*Text provided*.

- Regimental flag of the 27th Indiana Infantry
- Active: August 21, 1861 – November 4, 1864
- Disbanded: November 4, 1864
- Country: United States
- Allegiance: Union
- Branch: Infantry
- Type: Volunteer Regiment
- Size: Regiment
- Part of: Army of the Potomac
- Engagements: Battle of Antietam Battle of Fredericksburg Battle of Chancellorsville Battle of Gettysburg Atlanta campaign

Commanders
- Notable commanders: Colonel Silas Colgrove Colonel James Christy

= 27th Indiana Infantry Regiment =

Regimental Flag of the 27th Indiana Infantry

Federal Flag of the 27th Indiana Infantry

The 27th Indiana Infantry Regiment was a Union Army infantry unit raised in southern Indiana in August 1861. Organized at Evansville under Col. Robert H. Milroy, it fought at Antietam, Fredericksburg, Chancellorsville, and Gettysburg, then joined the Atlanta campaign before mustering out in November 1864.

==Organization and muster==
The 27th Indiana was organized at Evansville, Indiana, and mustered on August 21, 1861, for three years’ service. Recruits came largely from Vanderburgh, Gibson, Posey, Daviess, Monroe and Warrick counties. Robert H. Milroy, a former U.S. Congressman and Indiana militia general, was commissioned colonel. The regiment contained approximately 950 men in Companies A through K.

Original Organization of Regiment on August 21, 1861.
| Company | Earliest Moniker | Primary place of recruitment | Earliest Captain |
|---|---|---|---|
| A | The Putnam County Grays or The Fremont Guards | Greencastle and Putnam County | Abisha Lawton Morrison |
| B | Daviess County Rangers | Raglesville and Daviess County | Jackson L. Moore |
| C | The Edinburg Company or The Edinburgh Whales | Edinburgh and Johnson County | William S. Johnson |
| D | Lawrence Rifles | Bedford and Lawrence County | Theodore E. Buehler |
| E | Washington Greys | Washington and Daviess County | George W. Burge |
| F | The Monroe Grenadiers | Bloomington and Monroe County | Peter Kopp |
| G | The Border Company or Morgan County Wildcats | Morgantown and Morgan County | John R. Fesler |
| H | Hoosier Rangers | Paris and Jennings County | Allen Hill |
| I | Warren Union Guards | Putnamville and Putnam County | Joel W. McGrew |
| K | The Jasper Home Guard, the Dubois Guard, or The Dutch Koompany | Jasper and Dubois County | Richmond M. Welman |

==Early service and Antietam==
Ordered east to join the Army of the Potomac, the 27th camped near Washington, D.C., into late 1861. In February 1862 it advanced into Virginia's Shenandoah Valley under Maj. Gen. Nathaniel P. Banks. The regiment saw its first combat at the Battle of Front Royal (May 23, 1862), where it helped delay the forces of Stonewall Jackson.

*Problem to solve*. Could you duplicate the part of the 27th Indiana Infantry text above starting at "The 27th Indiana Infantry Regiment" and ending at "in November 1864.", word for word?

*Dataset content*.
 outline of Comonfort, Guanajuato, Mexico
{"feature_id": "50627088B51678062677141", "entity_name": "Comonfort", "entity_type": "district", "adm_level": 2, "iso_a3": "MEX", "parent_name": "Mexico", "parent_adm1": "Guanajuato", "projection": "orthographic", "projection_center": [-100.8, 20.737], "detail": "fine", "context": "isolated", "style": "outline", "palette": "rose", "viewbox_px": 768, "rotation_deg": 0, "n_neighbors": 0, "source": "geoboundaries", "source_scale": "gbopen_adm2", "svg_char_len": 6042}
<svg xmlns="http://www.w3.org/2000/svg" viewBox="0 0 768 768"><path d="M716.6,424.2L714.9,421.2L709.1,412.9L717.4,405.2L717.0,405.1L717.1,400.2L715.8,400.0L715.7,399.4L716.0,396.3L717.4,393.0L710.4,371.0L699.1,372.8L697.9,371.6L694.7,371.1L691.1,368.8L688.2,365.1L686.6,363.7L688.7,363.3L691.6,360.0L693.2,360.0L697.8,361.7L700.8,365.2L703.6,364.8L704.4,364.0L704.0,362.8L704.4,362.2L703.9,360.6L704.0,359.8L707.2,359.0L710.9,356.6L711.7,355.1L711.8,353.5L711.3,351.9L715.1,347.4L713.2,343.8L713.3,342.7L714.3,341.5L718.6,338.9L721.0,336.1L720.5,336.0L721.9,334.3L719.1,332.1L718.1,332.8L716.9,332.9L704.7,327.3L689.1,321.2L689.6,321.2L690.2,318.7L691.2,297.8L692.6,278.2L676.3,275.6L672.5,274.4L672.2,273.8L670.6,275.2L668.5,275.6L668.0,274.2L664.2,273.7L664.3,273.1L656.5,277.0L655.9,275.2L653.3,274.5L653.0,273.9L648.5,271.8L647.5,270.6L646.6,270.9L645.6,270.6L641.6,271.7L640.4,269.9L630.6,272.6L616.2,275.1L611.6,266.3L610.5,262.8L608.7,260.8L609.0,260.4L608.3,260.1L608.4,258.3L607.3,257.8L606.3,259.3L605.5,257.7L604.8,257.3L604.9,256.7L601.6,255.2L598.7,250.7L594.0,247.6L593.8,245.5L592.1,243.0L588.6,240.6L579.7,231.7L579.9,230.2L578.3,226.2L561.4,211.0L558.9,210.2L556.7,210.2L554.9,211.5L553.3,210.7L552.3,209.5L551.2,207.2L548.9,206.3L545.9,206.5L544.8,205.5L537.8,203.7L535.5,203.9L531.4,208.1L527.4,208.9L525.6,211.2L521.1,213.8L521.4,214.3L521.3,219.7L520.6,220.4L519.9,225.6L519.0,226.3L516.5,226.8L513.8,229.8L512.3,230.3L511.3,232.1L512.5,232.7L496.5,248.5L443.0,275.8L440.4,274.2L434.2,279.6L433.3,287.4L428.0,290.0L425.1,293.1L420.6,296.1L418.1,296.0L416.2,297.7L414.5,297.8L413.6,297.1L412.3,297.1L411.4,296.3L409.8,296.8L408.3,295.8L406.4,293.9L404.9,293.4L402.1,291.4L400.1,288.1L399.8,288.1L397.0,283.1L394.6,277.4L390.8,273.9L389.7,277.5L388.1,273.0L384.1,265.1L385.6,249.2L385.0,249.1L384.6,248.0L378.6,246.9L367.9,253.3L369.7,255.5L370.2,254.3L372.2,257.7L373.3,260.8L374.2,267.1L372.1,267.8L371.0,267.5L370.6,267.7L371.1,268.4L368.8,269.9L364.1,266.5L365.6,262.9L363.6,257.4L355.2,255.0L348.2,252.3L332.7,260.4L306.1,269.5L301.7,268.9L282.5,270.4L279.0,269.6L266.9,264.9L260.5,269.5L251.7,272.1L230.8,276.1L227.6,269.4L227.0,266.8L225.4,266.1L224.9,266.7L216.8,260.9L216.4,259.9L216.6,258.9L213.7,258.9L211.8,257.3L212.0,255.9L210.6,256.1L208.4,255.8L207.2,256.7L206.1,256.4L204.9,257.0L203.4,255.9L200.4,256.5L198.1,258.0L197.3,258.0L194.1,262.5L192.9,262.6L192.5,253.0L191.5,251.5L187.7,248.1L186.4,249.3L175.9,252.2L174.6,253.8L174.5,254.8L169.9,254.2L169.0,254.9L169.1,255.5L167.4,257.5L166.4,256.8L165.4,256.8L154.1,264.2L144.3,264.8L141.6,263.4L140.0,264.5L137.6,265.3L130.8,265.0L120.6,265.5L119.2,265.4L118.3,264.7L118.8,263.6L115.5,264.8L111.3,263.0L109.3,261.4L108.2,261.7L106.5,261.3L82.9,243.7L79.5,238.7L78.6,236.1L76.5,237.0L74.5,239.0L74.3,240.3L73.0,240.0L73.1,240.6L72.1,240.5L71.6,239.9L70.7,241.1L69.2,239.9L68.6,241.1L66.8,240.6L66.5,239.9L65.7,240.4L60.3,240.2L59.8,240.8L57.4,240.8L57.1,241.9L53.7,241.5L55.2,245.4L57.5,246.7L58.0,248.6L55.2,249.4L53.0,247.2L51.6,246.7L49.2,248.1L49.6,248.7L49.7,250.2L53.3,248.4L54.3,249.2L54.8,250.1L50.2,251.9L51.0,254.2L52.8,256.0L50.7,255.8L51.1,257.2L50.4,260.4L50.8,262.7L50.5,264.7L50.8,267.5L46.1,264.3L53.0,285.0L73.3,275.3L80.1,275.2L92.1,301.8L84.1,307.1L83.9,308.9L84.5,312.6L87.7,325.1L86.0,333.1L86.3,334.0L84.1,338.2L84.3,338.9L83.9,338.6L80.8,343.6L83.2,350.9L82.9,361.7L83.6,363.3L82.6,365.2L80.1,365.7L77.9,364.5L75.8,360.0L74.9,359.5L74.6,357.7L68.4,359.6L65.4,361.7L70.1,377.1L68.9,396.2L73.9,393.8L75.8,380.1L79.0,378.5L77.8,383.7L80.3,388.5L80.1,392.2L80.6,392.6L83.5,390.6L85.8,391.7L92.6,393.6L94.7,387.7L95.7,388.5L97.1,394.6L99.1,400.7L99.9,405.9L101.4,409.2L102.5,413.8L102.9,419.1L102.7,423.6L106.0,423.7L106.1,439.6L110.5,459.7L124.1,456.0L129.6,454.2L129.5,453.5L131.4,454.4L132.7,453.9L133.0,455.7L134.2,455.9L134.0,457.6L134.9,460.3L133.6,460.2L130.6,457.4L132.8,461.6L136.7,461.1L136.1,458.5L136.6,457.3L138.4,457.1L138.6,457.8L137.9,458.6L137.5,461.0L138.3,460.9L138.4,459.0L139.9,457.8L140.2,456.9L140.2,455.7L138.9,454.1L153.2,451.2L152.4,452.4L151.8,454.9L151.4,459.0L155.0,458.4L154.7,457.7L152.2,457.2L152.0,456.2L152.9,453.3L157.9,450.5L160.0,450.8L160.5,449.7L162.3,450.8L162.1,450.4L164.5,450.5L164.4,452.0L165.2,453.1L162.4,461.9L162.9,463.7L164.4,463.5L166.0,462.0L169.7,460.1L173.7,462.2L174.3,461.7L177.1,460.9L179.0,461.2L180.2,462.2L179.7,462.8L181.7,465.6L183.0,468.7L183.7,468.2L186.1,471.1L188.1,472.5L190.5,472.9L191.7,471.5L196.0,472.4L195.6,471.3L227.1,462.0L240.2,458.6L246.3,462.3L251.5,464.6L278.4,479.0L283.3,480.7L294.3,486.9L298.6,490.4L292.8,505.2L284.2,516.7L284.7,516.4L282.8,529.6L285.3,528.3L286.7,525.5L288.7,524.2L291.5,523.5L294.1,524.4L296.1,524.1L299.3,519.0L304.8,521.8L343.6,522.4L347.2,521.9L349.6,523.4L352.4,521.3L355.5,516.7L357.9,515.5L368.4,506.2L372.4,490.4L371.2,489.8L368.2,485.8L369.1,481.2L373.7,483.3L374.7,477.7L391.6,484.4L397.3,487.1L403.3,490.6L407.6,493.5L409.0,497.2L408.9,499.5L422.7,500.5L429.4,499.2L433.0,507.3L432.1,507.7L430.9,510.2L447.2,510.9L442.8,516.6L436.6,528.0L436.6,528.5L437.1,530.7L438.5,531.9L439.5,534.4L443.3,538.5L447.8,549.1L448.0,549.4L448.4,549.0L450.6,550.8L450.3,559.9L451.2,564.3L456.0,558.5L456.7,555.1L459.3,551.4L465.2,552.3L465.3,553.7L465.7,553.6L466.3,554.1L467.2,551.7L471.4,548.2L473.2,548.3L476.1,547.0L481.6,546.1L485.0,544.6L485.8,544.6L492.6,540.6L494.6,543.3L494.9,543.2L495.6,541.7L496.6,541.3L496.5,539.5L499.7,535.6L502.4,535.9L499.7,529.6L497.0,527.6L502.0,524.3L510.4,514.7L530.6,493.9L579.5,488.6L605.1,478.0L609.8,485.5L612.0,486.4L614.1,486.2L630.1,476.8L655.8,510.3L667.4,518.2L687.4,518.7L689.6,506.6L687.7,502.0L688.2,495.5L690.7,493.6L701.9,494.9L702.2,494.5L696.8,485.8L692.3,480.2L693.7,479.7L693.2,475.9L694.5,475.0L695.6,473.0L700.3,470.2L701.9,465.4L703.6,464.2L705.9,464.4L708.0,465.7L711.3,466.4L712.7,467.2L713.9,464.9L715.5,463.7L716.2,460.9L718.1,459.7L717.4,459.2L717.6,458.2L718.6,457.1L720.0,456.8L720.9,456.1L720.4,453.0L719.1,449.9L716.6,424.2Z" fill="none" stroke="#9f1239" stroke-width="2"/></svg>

* * *

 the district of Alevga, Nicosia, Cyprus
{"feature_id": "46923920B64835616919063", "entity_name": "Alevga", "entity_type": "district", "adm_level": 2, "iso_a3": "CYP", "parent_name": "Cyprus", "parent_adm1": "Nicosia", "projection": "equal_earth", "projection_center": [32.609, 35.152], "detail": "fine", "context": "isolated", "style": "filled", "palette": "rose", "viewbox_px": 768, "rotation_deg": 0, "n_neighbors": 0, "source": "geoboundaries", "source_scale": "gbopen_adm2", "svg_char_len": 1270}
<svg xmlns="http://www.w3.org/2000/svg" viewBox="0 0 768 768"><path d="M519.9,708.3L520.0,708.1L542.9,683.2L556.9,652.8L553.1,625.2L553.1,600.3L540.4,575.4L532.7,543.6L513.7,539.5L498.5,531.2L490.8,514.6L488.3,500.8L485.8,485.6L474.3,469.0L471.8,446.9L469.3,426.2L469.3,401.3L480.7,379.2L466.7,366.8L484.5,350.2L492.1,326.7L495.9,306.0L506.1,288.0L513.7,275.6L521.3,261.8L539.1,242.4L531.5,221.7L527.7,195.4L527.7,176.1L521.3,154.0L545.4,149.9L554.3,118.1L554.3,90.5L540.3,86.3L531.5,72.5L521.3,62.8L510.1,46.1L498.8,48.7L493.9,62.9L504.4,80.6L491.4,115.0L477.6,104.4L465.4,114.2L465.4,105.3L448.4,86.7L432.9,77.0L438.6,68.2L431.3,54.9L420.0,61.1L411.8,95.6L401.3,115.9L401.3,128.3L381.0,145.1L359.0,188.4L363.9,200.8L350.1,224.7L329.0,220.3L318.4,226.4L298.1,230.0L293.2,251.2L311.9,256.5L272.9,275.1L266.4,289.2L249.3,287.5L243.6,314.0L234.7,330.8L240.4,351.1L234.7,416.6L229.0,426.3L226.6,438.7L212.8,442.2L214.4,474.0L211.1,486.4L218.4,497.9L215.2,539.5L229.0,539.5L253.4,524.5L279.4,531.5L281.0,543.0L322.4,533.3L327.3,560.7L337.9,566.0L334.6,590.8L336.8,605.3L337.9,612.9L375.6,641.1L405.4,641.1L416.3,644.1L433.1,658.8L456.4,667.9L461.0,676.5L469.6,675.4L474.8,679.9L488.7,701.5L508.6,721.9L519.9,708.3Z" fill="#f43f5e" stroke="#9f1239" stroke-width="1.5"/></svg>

---

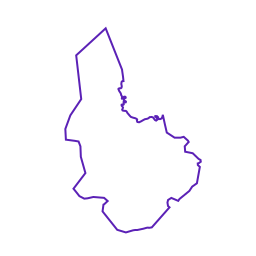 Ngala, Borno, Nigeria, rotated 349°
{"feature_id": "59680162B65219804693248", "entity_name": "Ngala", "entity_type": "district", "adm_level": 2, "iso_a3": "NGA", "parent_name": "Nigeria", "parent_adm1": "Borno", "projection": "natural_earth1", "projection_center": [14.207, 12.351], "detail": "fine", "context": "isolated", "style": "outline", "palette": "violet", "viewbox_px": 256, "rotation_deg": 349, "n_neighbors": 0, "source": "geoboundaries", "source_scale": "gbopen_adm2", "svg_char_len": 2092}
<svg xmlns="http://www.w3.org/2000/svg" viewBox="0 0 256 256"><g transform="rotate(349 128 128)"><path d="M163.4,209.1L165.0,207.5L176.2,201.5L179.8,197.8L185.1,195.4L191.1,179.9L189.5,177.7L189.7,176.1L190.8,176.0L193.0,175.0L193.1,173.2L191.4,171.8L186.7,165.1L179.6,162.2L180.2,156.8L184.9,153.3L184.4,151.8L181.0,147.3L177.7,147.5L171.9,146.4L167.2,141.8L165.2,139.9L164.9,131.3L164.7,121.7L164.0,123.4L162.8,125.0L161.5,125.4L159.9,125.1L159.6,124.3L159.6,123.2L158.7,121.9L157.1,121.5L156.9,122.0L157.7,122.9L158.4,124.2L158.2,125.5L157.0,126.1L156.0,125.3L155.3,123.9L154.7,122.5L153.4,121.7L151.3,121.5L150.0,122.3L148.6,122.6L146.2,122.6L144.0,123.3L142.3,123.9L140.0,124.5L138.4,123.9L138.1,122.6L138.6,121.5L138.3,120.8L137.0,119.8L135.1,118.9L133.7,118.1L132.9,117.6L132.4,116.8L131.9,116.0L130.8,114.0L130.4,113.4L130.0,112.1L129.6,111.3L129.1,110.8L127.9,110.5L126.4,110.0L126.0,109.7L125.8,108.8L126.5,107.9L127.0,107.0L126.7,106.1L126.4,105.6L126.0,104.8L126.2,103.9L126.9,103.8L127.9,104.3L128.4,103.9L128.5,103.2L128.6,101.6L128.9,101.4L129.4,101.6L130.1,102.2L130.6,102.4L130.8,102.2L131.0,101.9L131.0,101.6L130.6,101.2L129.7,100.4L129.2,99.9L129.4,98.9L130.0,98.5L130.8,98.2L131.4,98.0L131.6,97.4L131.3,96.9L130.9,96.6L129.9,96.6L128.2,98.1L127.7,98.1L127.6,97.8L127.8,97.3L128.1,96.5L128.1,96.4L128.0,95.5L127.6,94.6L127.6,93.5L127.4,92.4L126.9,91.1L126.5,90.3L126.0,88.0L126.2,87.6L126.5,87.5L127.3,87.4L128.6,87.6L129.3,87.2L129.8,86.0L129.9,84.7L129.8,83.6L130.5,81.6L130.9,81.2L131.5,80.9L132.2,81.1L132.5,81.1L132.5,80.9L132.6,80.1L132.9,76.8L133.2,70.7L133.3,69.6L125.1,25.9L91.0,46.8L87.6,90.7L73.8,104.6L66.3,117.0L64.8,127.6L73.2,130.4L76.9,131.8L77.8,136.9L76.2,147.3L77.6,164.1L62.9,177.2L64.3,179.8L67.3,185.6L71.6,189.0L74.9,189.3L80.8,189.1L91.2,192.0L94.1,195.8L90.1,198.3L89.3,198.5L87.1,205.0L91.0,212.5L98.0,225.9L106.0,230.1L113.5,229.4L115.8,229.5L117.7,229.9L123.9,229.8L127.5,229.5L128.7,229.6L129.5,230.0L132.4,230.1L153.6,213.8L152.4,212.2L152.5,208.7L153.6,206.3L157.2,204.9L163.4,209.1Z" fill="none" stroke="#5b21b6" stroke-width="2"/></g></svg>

*Reply to the exercise*.
The 27th Indiana Infantry Regiment was a Union Army infantry unit raised in southern Indiana in August 1861. Organized at Evansville under Col. Robert H. Milroy, it fought at Antietam, Fredericksburg, Chancellorsville, and Gettysburg, then joined the Atlanta campaign before mustering out in November 1864.